Houve outras figuras históricas importantes, como Diogo Álvares Correia (Caramuru) que talvez tenha chegado antes de Ramalho, casou-se com Paraguaçu, filha de outro cacique e também conquistou espaço. Outro é o alemão Hans Staden “e por aí vai. Mas escolhi o Ramalho como fonte de minha teoria, por isso a “Teoria da Ramalhagem”, para defender a ideia de que somos um povo ramalhado. Temos traços dos portugueses e somos iguais a eles. Todas as vezes que viajo a Portugal, fico a observar o comportamento deles: somos iguaizinhos. Alguém pode dizer que os portugueses são estúpidos. Ora, quem diz isso é porque não viajou ao interior do Mato Grosso, da Paraíba ou do Rio Grande do Sul. Viajem para lá e vão encontrar a mesma “estupidez” (no sentido de sincero, direto e ríspido)”.

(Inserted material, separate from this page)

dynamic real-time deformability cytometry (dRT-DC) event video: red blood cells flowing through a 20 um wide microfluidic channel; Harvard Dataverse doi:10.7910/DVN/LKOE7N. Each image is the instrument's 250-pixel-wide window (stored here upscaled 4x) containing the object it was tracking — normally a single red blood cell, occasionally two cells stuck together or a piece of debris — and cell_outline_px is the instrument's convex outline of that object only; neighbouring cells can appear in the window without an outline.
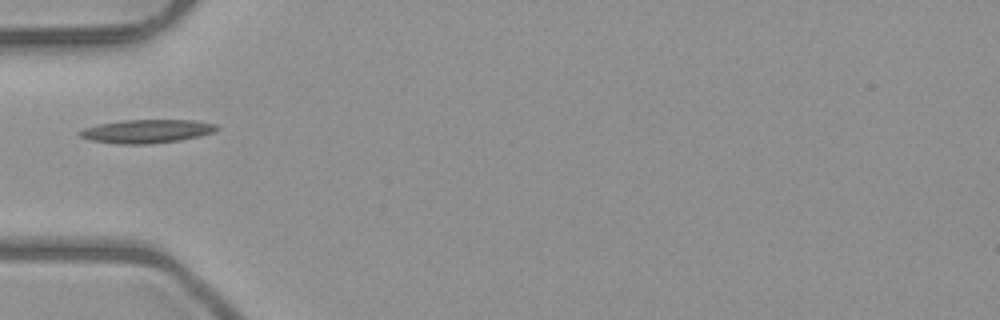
{"species": "common noctule bat (a hibernating species)", "species_latin": "Nyctalus noctula", "temperature_condition": "room temperature", "stored_images_in_passage": 7, "camera_frame_rate_fps": 3000, "um_per_image_px": 0.085, "animal": {"sex": "male", "body_mass_g": 23.1, "forearm_length_mm": 52.7}, "frame": {"image": 1, "passage_image": 6, "time_ms": 6.667, "image_size_px": [1000, 320], "cell_outline_px": [[220, 128], [212, 132], [200, 136], [180, 140], [148, 144], [116, 144], [92, 140], [80, 136], [76, 132], [84, 128], [100, 124], [120, 120], [192, 120], [216, 124]], "centroid_in_image_um": [12.46, 11.15], "position_along_channel_um": 72.5, "area_um2": 18.73}}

“Outros povos são diferentes!”, esclareceu. Recentemente leu a Trilogia, de Jon Fosse, o norueguês que ganhou o Prêmio Nobel de Literatura em 2023, observando a descrição dos personagens e percebeu que são muito diferentes. “Não sei explicar exatamente essa diferença – isso daria outra palestra e outro livro”, completou.